Se retrocedermos apenas três séculos, quando se deu a primeira Revolução Industrial com o advento da máquina a vapor, a linha de produção para viabilizar a produção em grande escala, a nova relação trabalho x capital e suas consequências vemos que a sociedade se reinventou e do mesmo modo essa mudança trouxe uma mudança na nossa forma de viver – existir.
Assim a existência no metaverso transcende a ideia de que o trabalho, o lazer, os pagamentos e os relacionamentos irão acontecer no mundo virtual ou online por meio de plataformas como Microsoft Teams ou Google Meetings, Roblox, Minercraft, Instagram ou TikTok elas existirão online.
Vejamos um exemplo, hoje podemos adquirir um par de tênis acessando diretamente o ecommerce da marca de minha preferência, fazer o pagamento com um cartão de crédito ou qualquer outra transação bancária e receber o produto no dia seguinte. O ato da compra “aconteceu” on line mas ele “existe” fora da realidade virtual e o seu resultado é a transação com a transferência de um valor em moeda e o recebimento de um produto, nesse caso tangível.
Entretanto, caso decidamos comprar uma skin para ser usada em um avatar durante um show no metaverso e fizermos o pagamento com bitcoins por meio de uma wallet, tanto o avatar com a skin, quanto o show e a transferência só existirão no metaverso ainda que o valor em bitcoins tenha tido sua origem numa operação de compra de bitcoins por meio de moeda corrente.

## Dados de entrada:
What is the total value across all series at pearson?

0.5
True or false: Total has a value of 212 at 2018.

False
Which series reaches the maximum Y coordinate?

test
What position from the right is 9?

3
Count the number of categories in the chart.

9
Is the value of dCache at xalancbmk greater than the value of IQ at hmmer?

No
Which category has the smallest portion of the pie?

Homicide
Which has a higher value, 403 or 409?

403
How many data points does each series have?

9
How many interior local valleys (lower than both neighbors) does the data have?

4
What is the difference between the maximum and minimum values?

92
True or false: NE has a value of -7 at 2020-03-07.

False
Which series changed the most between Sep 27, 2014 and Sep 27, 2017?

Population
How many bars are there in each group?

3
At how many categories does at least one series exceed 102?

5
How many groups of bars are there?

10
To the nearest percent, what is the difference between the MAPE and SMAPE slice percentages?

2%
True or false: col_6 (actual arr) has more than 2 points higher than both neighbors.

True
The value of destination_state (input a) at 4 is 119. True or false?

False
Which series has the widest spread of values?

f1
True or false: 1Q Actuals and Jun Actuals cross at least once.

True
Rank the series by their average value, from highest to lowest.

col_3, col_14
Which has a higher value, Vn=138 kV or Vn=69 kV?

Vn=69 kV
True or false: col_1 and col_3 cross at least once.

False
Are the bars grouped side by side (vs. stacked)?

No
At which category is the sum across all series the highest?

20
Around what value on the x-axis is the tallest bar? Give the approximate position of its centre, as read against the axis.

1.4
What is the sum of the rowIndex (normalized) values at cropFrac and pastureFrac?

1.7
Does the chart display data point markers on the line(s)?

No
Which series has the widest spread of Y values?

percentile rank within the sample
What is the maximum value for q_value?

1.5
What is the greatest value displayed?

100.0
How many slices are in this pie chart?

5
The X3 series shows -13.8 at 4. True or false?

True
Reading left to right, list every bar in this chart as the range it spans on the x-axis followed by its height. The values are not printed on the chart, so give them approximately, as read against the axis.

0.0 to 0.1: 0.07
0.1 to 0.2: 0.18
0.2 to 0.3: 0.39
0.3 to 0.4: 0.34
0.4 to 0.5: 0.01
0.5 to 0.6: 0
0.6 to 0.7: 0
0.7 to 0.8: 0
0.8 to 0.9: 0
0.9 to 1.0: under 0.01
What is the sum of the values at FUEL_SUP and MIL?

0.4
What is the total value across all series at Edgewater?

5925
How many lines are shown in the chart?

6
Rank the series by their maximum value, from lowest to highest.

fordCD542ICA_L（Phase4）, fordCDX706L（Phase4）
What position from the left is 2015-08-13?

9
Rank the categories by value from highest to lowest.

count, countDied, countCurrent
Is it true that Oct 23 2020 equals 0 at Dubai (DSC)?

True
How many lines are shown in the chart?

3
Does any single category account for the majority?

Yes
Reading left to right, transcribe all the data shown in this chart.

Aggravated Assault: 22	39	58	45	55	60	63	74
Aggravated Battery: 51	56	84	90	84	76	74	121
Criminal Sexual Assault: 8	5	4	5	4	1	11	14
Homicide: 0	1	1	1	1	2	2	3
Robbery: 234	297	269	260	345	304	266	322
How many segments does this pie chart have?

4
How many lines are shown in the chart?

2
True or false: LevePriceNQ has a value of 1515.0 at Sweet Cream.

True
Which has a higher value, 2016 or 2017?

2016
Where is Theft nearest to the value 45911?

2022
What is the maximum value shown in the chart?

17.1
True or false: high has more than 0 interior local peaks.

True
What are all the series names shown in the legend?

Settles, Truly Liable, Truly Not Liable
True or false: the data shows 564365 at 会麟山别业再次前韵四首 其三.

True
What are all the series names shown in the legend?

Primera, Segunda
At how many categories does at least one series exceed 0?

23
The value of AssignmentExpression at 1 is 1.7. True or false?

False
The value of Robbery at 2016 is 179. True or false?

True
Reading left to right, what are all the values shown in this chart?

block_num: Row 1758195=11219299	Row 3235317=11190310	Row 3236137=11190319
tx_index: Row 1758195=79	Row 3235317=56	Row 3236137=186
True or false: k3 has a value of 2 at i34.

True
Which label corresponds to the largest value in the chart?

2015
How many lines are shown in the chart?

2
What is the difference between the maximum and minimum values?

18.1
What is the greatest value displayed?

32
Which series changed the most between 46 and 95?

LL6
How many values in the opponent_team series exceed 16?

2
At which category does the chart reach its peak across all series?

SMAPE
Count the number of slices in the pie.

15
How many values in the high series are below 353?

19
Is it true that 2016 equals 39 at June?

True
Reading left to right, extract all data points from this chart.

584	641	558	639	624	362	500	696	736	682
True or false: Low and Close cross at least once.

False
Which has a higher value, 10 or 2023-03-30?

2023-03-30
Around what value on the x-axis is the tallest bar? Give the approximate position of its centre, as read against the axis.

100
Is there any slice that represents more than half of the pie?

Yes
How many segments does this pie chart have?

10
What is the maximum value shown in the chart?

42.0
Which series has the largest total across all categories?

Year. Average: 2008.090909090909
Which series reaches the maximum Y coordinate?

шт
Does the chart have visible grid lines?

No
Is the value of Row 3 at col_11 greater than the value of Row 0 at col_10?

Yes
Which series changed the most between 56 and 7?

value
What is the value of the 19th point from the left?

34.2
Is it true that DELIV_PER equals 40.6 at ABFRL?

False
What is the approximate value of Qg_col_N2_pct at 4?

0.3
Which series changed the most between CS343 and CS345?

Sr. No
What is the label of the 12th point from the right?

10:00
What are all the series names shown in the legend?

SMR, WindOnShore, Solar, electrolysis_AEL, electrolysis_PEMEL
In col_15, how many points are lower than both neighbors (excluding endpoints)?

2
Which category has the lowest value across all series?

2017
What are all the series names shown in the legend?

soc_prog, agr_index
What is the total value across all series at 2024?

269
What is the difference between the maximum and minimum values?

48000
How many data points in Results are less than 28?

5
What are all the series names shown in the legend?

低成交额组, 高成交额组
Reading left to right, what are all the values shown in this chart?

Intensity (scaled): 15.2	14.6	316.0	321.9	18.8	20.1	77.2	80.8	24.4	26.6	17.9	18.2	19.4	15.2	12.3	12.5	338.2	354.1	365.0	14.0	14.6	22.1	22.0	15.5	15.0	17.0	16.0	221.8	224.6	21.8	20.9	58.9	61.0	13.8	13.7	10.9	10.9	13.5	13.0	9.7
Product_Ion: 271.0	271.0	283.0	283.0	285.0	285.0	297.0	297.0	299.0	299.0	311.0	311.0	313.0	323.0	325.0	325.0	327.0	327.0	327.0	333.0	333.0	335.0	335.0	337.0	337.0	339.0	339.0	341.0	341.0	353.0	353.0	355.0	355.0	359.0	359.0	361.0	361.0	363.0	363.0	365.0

## Conjunto de tarefas:
**1.** Copie sem alterações o trecho do texto sobre o metaverso que começa nas palavras "Vejamos um exemplo, hoje" e termina após as palavras "de moeda corrente.".
**2.** Dê prosseguimento ao texto sobre a existência no metaverso, começando logo depois da última frase apresentada.

## Respostas em ordem:
**1.**
Vejamos um exemplo, hoje podemos adquirir um par de tênis acessando diretamente o ecommerce da marca de minha preferência, fazer o pagamento com um cartão de crédito ou qualquer outra transação bancária e receber o produto no dia seguinte. O ato da compra “aconteceu” on line mas ele “existe” fora da realidade virtual e o seu resultado é a transação com a transferência de um valor em moeda e o recebimento de um produto, nesse caso tangível.
Entretanto, caso decidamos comprar uma skin para ser usada em um avatar durante um show no metaverso e fizermos o pagamento com bitcoins por meio de uma wallet, tanto o avatar com a skin, quanto o show e a transferência só existirão no metaverso ainda que o valor em bitcoins tenha tido sua origem numa operação de compra de bitcoins por meio de moeda corrente.

**2.**
Isso significa dizer que num primeiro momento viveremos em realidades paralelas até que elas se fundam entretanto, essa nova existência deverá refletir a sociedade na qual vivemos hoje, seus valores e crenças, suas lutas e agruras por que isso é inerente ao ser humano e independe do local ou forma como ele se manifesta.
Se o metaverso nos proporcionará uma outra forma de existir, e lembrando que continuaremos a ser seres humanos, talvez essa nova existência não seja, no fundo, tão diferente da que já experienciamos, por exemplo, como lidaremos com a questão da identidade no mundo virtual tendo em vista que hoje a sociedade se relaciona e conflita com questões de gênero, raça e etnia além de questões culturais como vestimenta, cabelo e maquiagem as quais remetem a valores ancestrais. Qual será o impacto de um avatar de um homem caucasiano se apresentar como um aborígene ou negro ou vice-versa?
Questões identitárias já foram identificas na criação da coleção dos NFts Cryptopunks criados na plataforma da Ethereum com base em fotos de perfis de várias redes sociais e que num dado momento os Cryptopunks mais baratos foram aqueles que tinham a cor de pele mais escura, como a cor de pele negra.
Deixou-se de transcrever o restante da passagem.